BEGIN Source text
All that you are asking for heavily depends on the company itself.
If the company has a good pipeline of projects in different stages of development and is backed by a large investor, you will receive pretty interesting experience and a fast learning curve working with different kinds of technologies (onshore/offshore, solar, power-to-x). Conversely, a small company won't give you such a wide range of expertise, and you will only be an expert in one technology.
Referring to my experience, I worked for a CEE-based company (with a 1.5+ GW portfolio), and my salary was four times the country's average. I worked 50+ hours per week and had a fast career progression thanks to a lot of projects. Additionally, I was involved in M&A projects.
As someone who has worked in project finance at developers and banks, I would highly encourage you to pursue the role if you are interested in renewable energy financing and investing. Working at a developer allows you to see at a much more granular level how renewable projects get developed and built. Project finance folks are typically involved at a pretty early stage in a project's development to provide guidance and support to the development team. If you are going to a utility scale developer, you will likely learn about permitting, interconnection, real estate, energy markets, and offtake contracts. You will also spend quite a bit of time modeling renewable projects, so will get plenty of excel experience. Once a project is ready to be built, you will likely be a key member of the team raising capital from banks and investors to finance the projects, which will entail building financial models, creating marketing materials, managing due diligence, and closing transactions. Hours will vary depending on if you are in the middle of closing a deal or not. If not, hours are probably 40-50 a week. If you are closing a deal, it could be up to 60-70. There is less of an expectation to work on weekends at a developer vs. a bank.
END Source text
### Exercise prompt
According to the comments on working in renewable energy project finance, how many hours a week might the work take while closing a deal?
BEGIN Source material
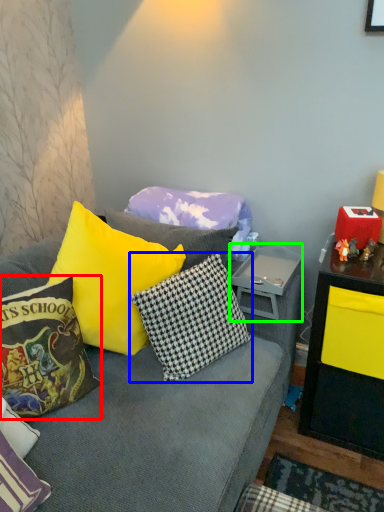
Question: Estimate the real-world distances between objects in this image. Which object is farther from pillow (highlighted by a red box), pillow (highlighted by a blue box) or side table (highlighted by a green box)?

Choices:
 (A) pillow
 (B) side table

Answer: (B)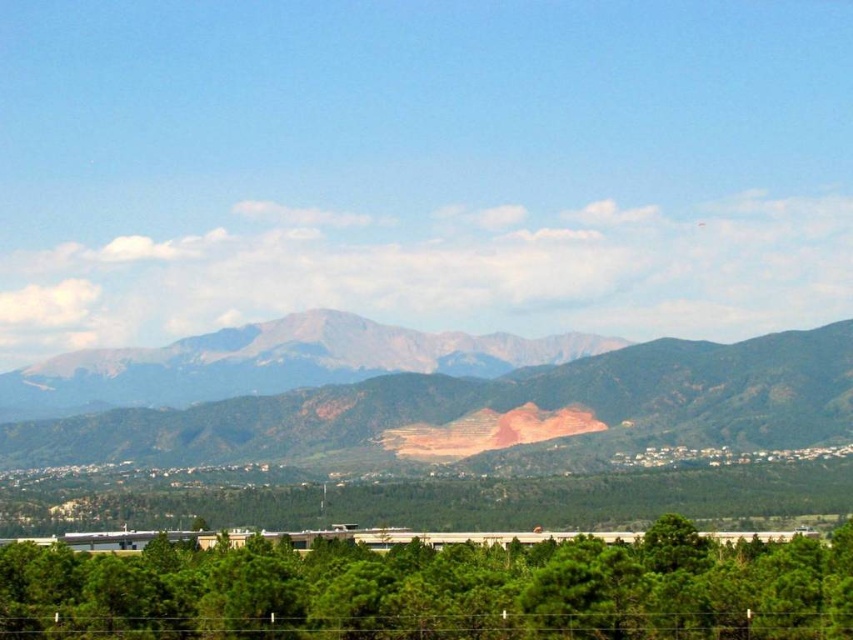
Question: Does green leafy tree at lower center appear on the left side of rugged brown mountain range at center?

Choices:
 (A) yes
 (B) no

Answer: (B)

Question: Does green leafy tree at lower center appear on the left side of rugged brown mountain range at center?

Choices:
 (A) yes
 (B) no

Answer: (B)

Question: Among these objects, which one is nearest to the camera?

Choices:
 (A) rugged brown mountain range at center
 (B) green leafy tree at lower center

Answer: (B)

Question: Does green leafy tree at lower center have a lesser width compared to rugged brown mountain range at center?

Choices:
 (A) yes
 (B) no

Answer: (A)

Question: Which of the following is the farthest from the observer?

Choices:
 (A) (242, 397)
 (B) (651, 595)

Answer: (A)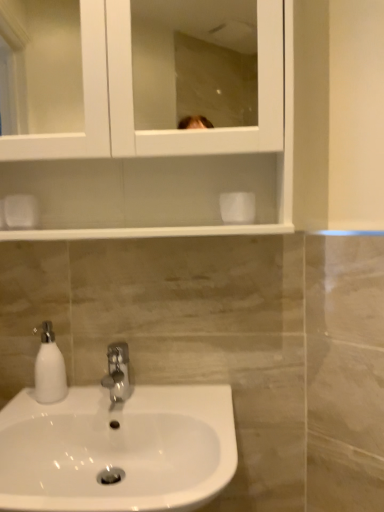
This screenshot has width=384, height=512. Find the location of `free spot to the right of polished chrome faucet at center`. free spot to the right of polished chrome faucet at center is located at coordinates tap(174, 399).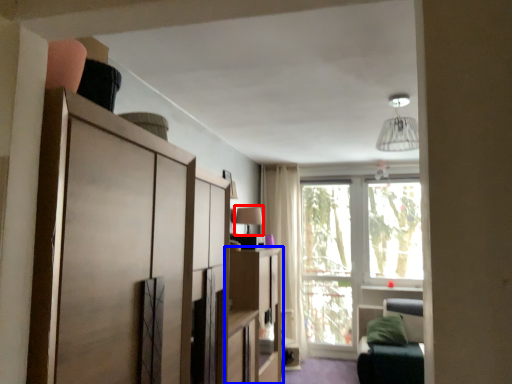
Question: Among these objects, which one is farthest to the camera, lamp (highlighted by a red box) or cabinetry (highlighted by a blue box)?

Choices:
 (A) lamp
 (B) cabinetry

Answer: (A)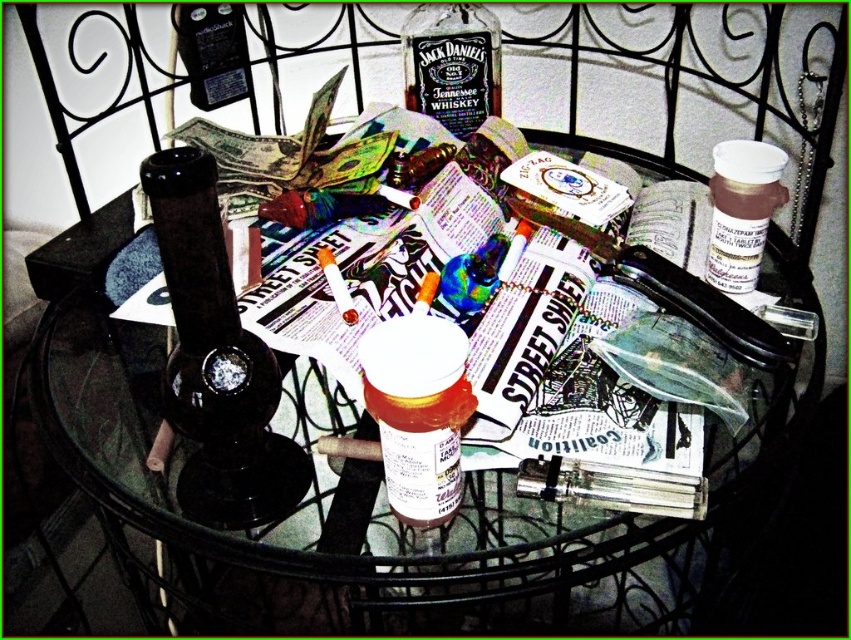
Which is in front, point (415, 371) or point (750, 260)?

Point (415, 371)

The width and height of the screenshot is (851, 640). What are the coordinates of `translucent plastic pill bottle at center` in the screenshot? It's located at (418, 412).

Image resolution: width=851 pixels, height=640 pixels. What do you see at coordinates (418, 412) in the screenshot?
I see `translucent plastic pill bottle at center` at bounding box center [418, 412].

Locate an element on the screen. This screenshot has height=640, width=851. translucent plastic pill bottle at center is located at coordinates (418, 412).

Is black glass bong at center below translucent plastic pill bottle at center?

Actually, black glass bong at center is above translucent plastic pill bottle at center.

Does black glass bong at center lie in front of translucent plastic pill bottle at center?

Yes, it is in front of translucent plastic pill bottle at center.

You are a GUI agent. You are given a task and a screenshot of the screen. Output one action in this format:
    pyautogui.click(x=<x>, y=<y>)
    Task: Click on the black glass bong at center
    This screenshot has height=640, width=851.
    Given the screenshot: What is the action you would take?
    pyautogui.click(x=216, y=360)

I want to click on black glass bong at center, so click(x=216, y=360).

Can you confirm if black glass bong at center is shorter than matte black bottle at upper center?

In fact, black glass bong at center may be taller than matte black bottle at upper center.

Between black glass bong at center and matte black bottle at upper center, which one has less height?

With less height is matte black bottle at upper center.

Locate an element on the screen. black glass bong at center is located at coordinates (216, 360).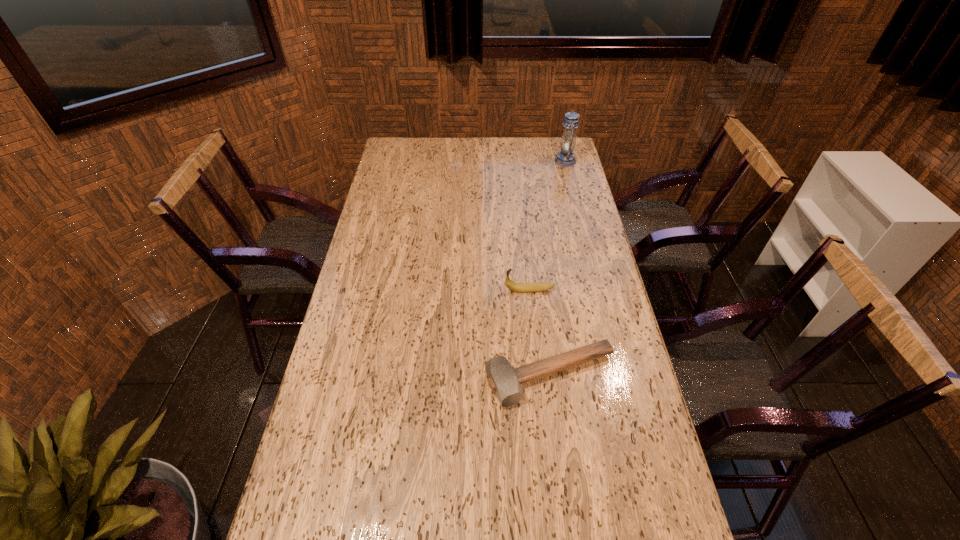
END Source material
### Response to the task
Up to 60-70 hours a week.